Kisruh internal kian memuncak pada Jumat, 9 Januari 2026. Pj Peratin Irfan diduga melakukan rolling jabatan aparatur pekon secara mendadak. Pergantian sejumlah posisi strategis, termasuk Jurutulis Pekon, dilakukan tanpa musyawarah, tanpa teguran administratif, serta tanpa dasar administrasi yang jelas dan terbuka.

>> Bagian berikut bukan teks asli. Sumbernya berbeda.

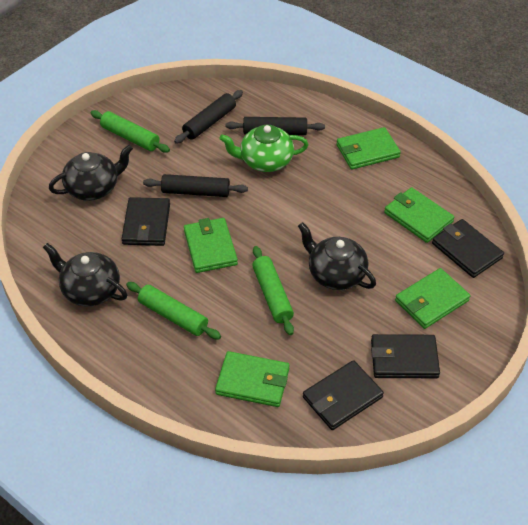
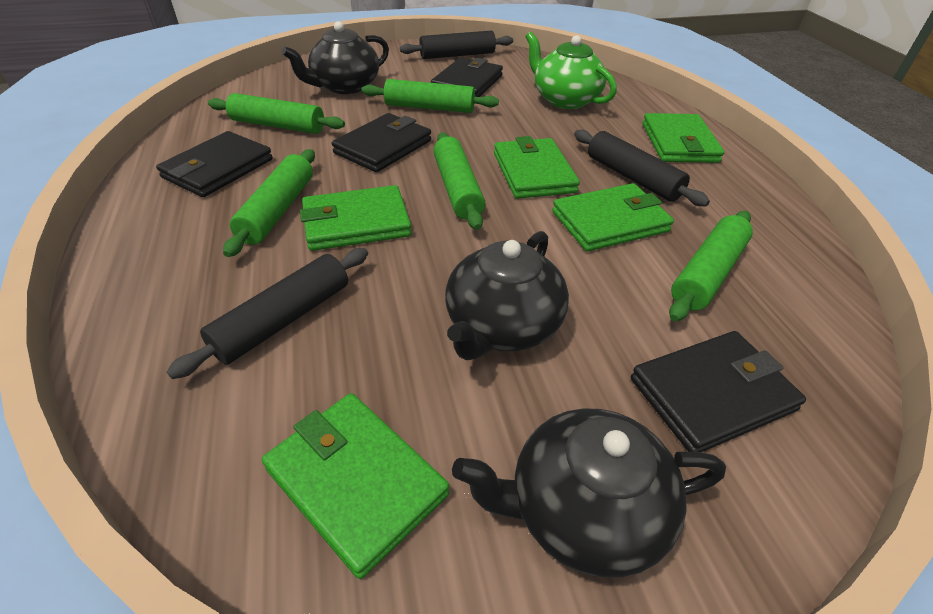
green rolling pin: [91,110,170,153] [126,282,221,339] [252,246,294,335] = 3 -> [208,93,345,134] [223,149,315,257] [362,79,499,113] [433,132,485,230] [669,211,753,321] = 5

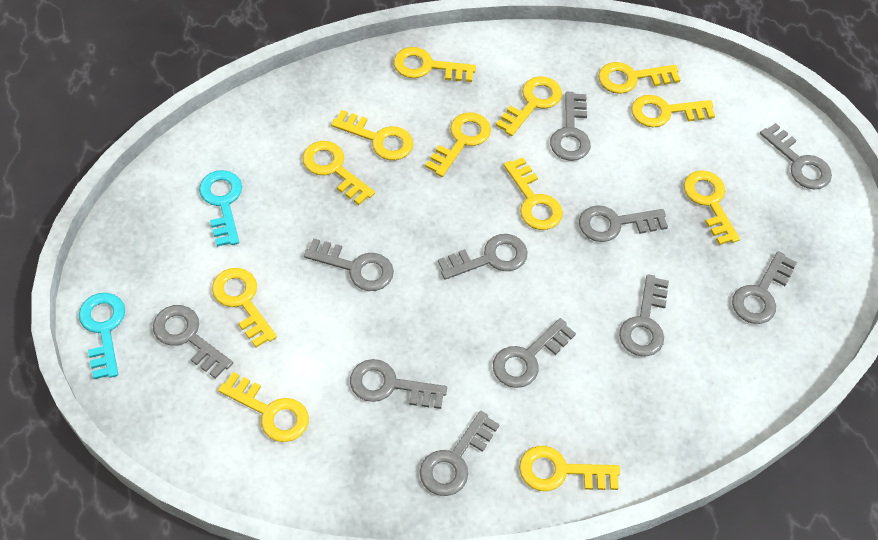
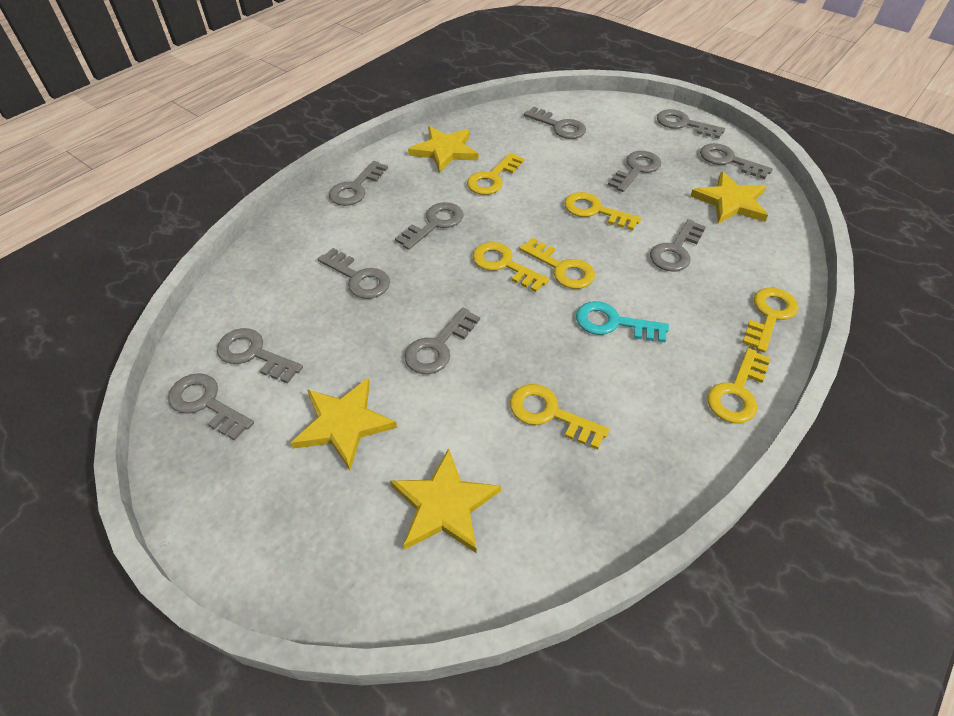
turquoise key: [79,293,125,379] [199,170,242,247] = 2 -> [576,301,669,342] = 1
yellow key: [212,268,277,348] [218,372,309,442] [302,141,375,205] [331,110,413,160] [393,47,476,82] [425,112,491,177] [496,76,562,136] [504,157,563,230] [519,446,620,491] [598,62,680,94] [631,95,715,127] [684,170,740,245] = 12 -> [467,153,524,195] [473,242,549,292] [510,384,609,450] [519,238,595,289] [564,192,641,231] [707,348,771,423] [742,288,798,352] = 7
yellow star: none = 0 -> [291,378,397,470] [390,448,501,553] [408,126,478,173] [690,171,768,224] = 4

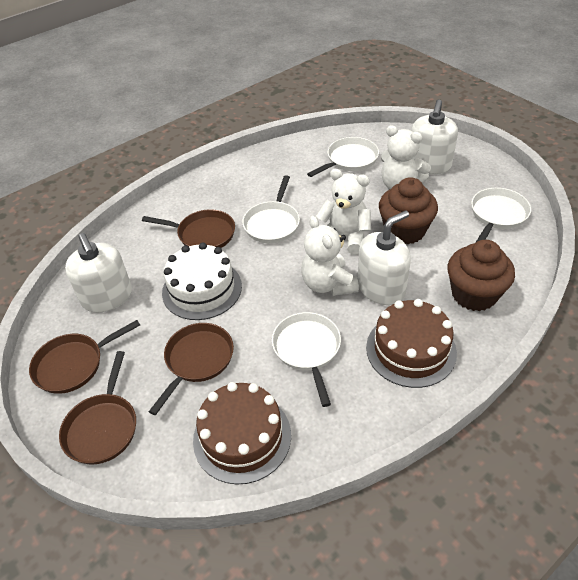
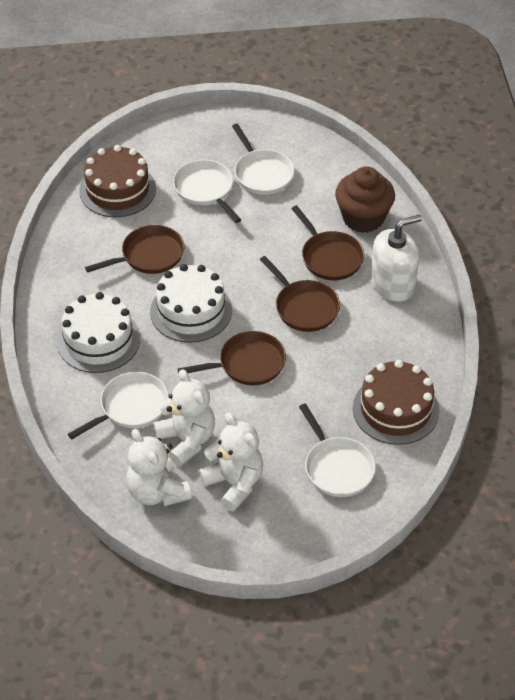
brown cupcake: [379,177,438,244] [448,240,515,311] = 2 -> [335,166,395,233] = 1
white cake: [162,243,242,320] = 1 -> [57,292,140,373] [150,264,232,343] = 2
white soap dispenser: [65,233,132,313] [357,210,411,305] [412,99,458,175] = 3 -> [370,215,422,302] = 1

Langkah tersebut diduga bertentangan dengan Peraturan Pemerintah Nomor 43 Tahun 2014 Pasal 65 dan 66, yang menegaskan bahwa pengangkatan dan pemberhentian perangkat desa harus melalui mekanisme penjaringan dan memperoleh rekomendasi Bupati.

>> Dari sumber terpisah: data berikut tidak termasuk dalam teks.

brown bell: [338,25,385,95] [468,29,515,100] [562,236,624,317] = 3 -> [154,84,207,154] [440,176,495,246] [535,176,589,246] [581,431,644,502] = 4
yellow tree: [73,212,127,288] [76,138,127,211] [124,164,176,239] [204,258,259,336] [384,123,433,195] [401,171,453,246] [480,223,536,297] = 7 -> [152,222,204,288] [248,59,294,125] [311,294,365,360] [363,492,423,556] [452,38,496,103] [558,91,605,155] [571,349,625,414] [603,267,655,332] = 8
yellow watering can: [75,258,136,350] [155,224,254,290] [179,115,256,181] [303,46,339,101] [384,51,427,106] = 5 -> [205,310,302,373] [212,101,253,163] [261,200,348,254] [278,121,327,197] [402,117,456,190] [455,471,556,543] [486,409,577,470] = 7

Tak hanya soal aparatur, pengelolaan Dana Desa Tahun Anggaran 2026 juga menuai tanda tanya. Di lapangan, ditemukan sejumlah indikasi kejanggalan, baik secara fisik maupun administrasi kegiatan. Namun dalam sistem pelaporan ke pemerintah pusat, realisasi kegiatan disebut telah dilaporkan mencapai 100 persen.
Kondisi ini berpotensi bertentangan dengan Permendagri Nomor 20 Tahun 2018 Pasal 2, yang mewajibkan pengelolaan keuangan desa dilakukan secara transparan, akuntabel, partisipatif, serta tertib dan disiplin anggaran. Apabila laporan tidak sesuai dengan realisasi di lapangan, hal tersebut berpotensi menimbulkan konsekuensi administratif hingga hukum.
Atas berbagai persoalan tersebut, masyarakat dan aparatur pekon mendesak Dinas Pemberdayaan Masyarakat dan Desa (PMD) Kabupaten Lampung Barat serta Inspektorat untuk segera melakukan pemeriksaan menyeluruh terhadap kebijakan Pj Peratin Gunung Terang, baik terkait tata kelola aparatur maupun pengelolaan Dana Desa.
Mereka menilai, evaluasi kinerja Pj Peratin menjadi langkah krusial untuk memulihkan kepercayaan publik serta memastikan roda pemerintahan pekon berjalan sesuai hukum dan kepentingan masyarakat.
Hingga berita ini diterbitkan, Pj Peratin Gunung Terang, Irfan, belum memberikan keterangan resmi terkait dugaan tersebut.
Redaksi tetap membuka ruang klarifikasi dan hak jawab sesuai amanat Undang-Undang Nomor 40 Tahun 1999 tentang Pers.